À l'avenir, le système pourrait être étendu à l'examen d'autres textes, au-delà du seul champ des finances publiques. Les tests effectués sur d'autres projets de loi (programmation militaire, industrie verte, etc.) se sont d'ailleurs révélés concluants. Le projet a fondamentalement une vocation interministérielle : s'il relève de la DGFiP, c'est parce qu'elle en a eu l'initiative - et c'est à elle qu'en revient le mérite.

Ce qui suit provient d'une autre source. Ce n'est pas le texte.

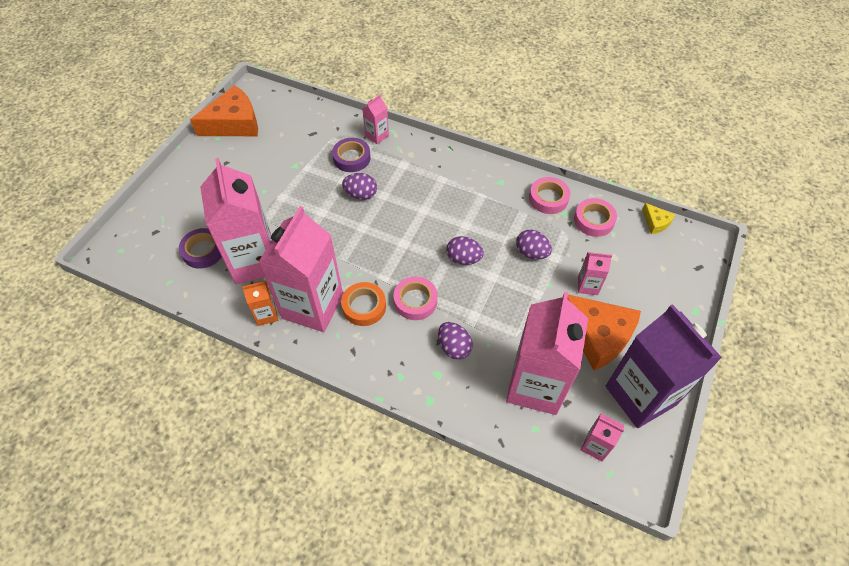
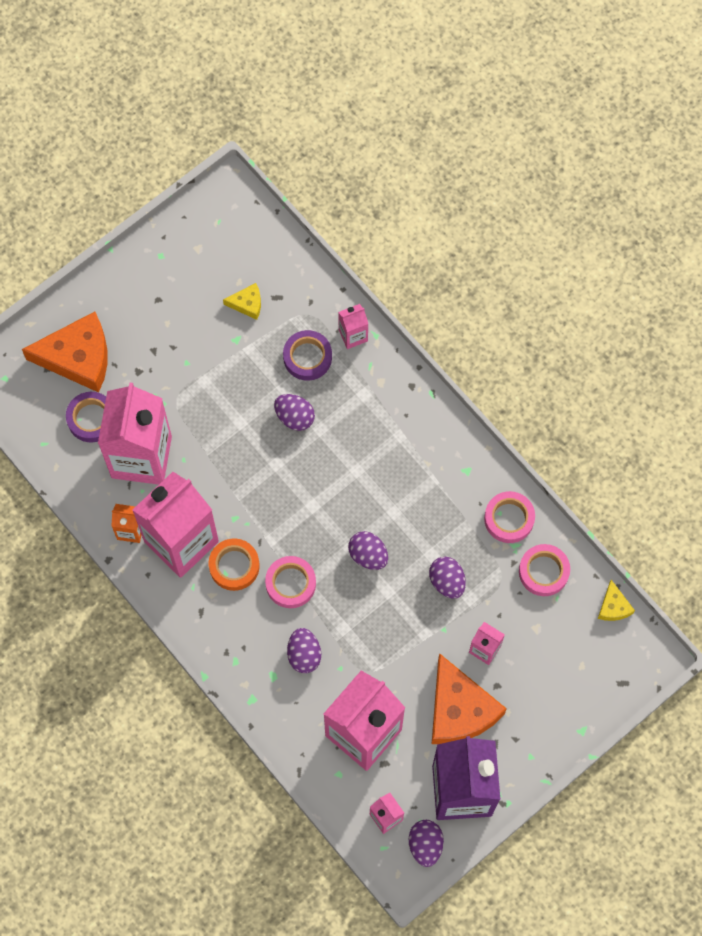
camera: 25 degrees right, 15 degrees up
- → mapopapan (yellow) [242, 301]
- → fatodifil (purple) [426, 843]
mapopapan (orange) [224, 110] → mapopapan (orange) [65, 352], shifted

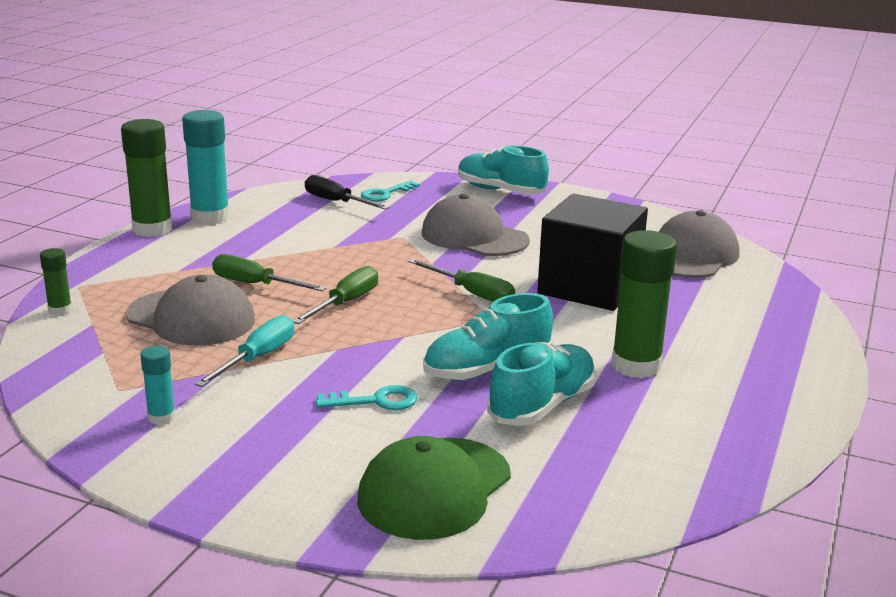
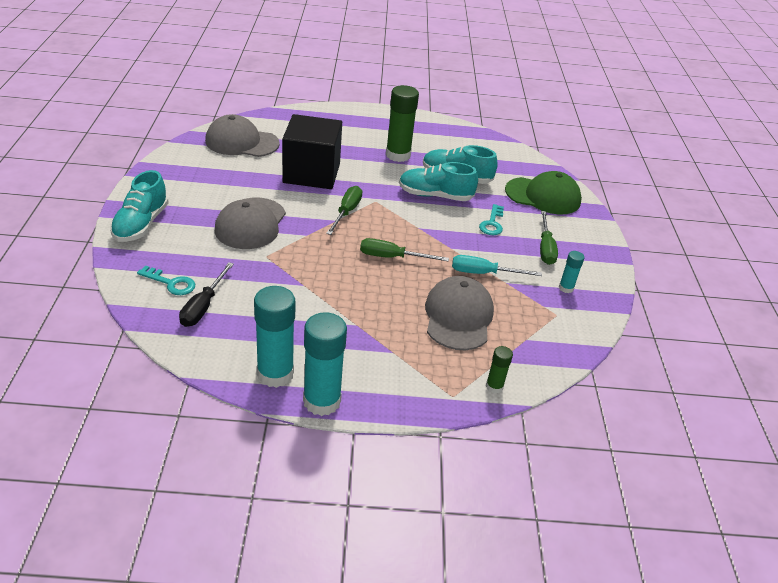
camera: 115 degrees left, 15 degrees up
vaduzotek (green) [269, 272] → vaduzotek (green) [549, 238], shifted
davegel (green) [147, 178] → davegel (turquoise) [325, 364]
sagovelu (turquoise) [367, 397] → sagovelu (turquoise) [491, 219], 135 degrees counterclockwise
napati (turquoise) [488, 337] → napati (turquoise) [438, 181], 150 degrees clockwise

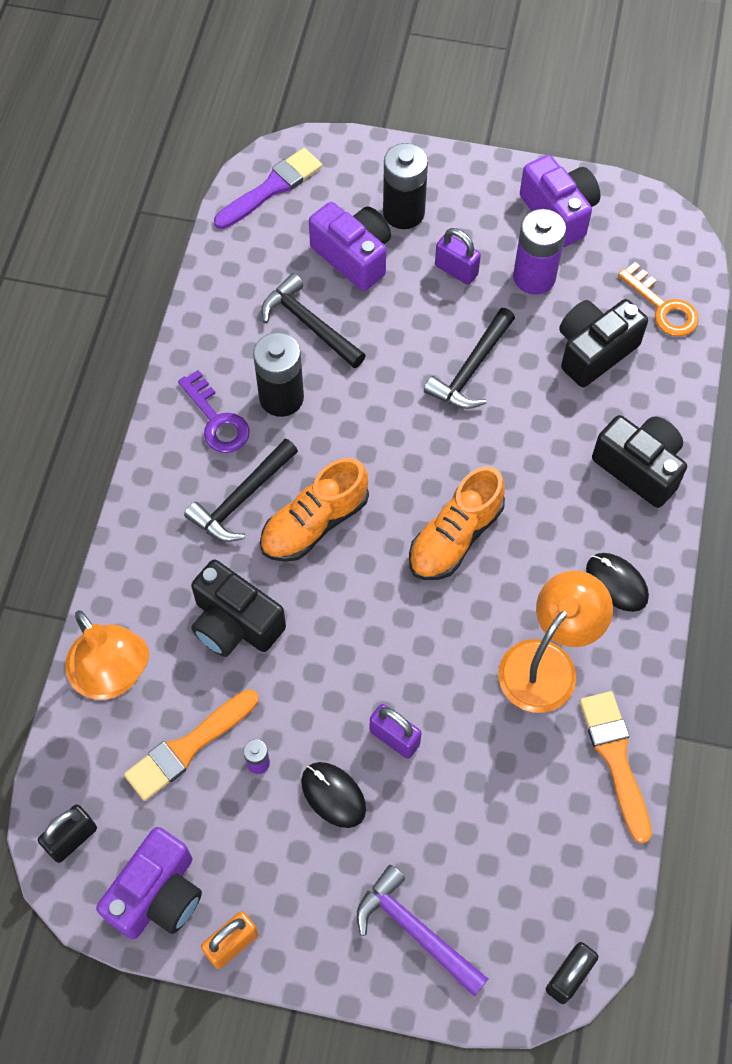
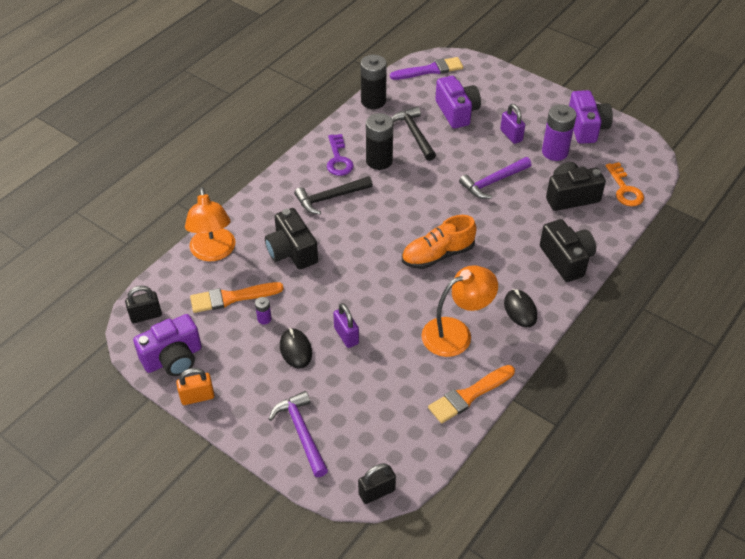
camera: 25 degrees right, 15 degrees down
napati (orange) [314, 510] → -
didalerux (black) [405, 186] → didalerux (black) [373, 82], shifted
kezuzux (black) [469, 358] → kezuzux (purple) [495, 178]
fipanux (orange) [616, 767] → fipanux (orange) [471, 394], 135 degrees counterclockwise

C'est le dernier grand enseignement à en tirer : l'IA générative est une technologie qui se prête particulièrement bien à une démarche fondée sur l'expérimentation, l'initiative et l'agilité, car de nombreux outils peuvent être conçus et déployés « simplement », ou du moins sans intervention « lourde » sur les couches logicielles fondamentales. La preuve : pour l'essentiel, Llamandement a été développé par deux personnes, en moins de six mois, et l'idée vient tout simplement... d'un stage en immersion à la DLF, c'est-à-dire du terrain.

Une limite, et quelques pistes pour la suite

Un « gros » modèle plus récent (GPT-4, Claude 3, etc.) sans fine-tuning fait mieux, sinon beaucoup mieux, qu'un « petit » modèle plus ancien avec fine-tuning comme Llama 2. En d'autres termes, pour résumer un amendement, il est plus simple de demander directement à... ChatGPT, y compris dans des domaines techniques comme la fiscalité ou le droit parlementaire. De même, le modèle généraliste GPT-4 (ChatGPT) fait aujourd'hui mieux en analyse financière que le modèle spécialisé BloombergGPT, et la performance des modèles généralistes devrait continuer à s'accroître rapidement.

Dès lors, et au-delà de sa valeur comme « preuve du concept », l'intérêt d'un outil comme Llamandement vaut surtout pour les fonctionnalités additionnelles et spécifiques qu'il pourrait proposer, et qui d'ailleurs n'impliquent pas forcément de l'IA générative. Parmi les pistes envisageables à l'avenir, on peut notamment citer :

rédaction de l'avis du Gouvernement et pas seulement du résumé : l'avis est le plus souvent prévisible (amendement similaire déjà commenté, irrecevable, manifestement contraire à la position du Gouvernement, trop coûteux, etc.), le gain de temps est notable, et ce n'est qu'une simple suggestion qui ne lie ni les services, ni le ministre ;

recherche des similarités sur le fond, au-delà des correspondances strictes ;

vérification la cohérence entre le dispositif et l'objet de l'amendement ;

assistance à la légistique ;

outils d'aide au chiffrage, à l'évaluation préalable ou au suivi de l'application des lois.

*

Si le traitement des amendements n'est pas un enjeu structurel pour la DGFiP, il l'est, en revanche, pour le Parlement.

Des réflexions ont lieu sur le sujet, notamment dans le cadre de la mission sur l'évolution du travail parlementaire confiée par le Président du Sénat à Sylvie Vermeillet, Vice-présidente.

À long terme, les progrès de l'IA pourraient poser des questions inédites. Qu'est-ce que le droit d'initiative parlementaire, quand un amendement peut être déposé mille fois, sans jamais être tout à fait le même ? Que vaut la parole d'un ministre, quand une IA peut, en temps réel, repérer une contradiction avec un propos tenu ailleurs ou plusieurs années avant ? Peut-on chiffrer le coût d'un amendement avec un chatbot ? Une « hallucination » est-elle irrecevable ?

*

En 2015, un sénateur italien a déposé 83 millions d'amendements au projet de réforme constitutionnelle de Matteo Renzi, en modifiant tantôt un chiffre, tantôt un signe de ponctuation, etc. Soit 412 tonnes de papier.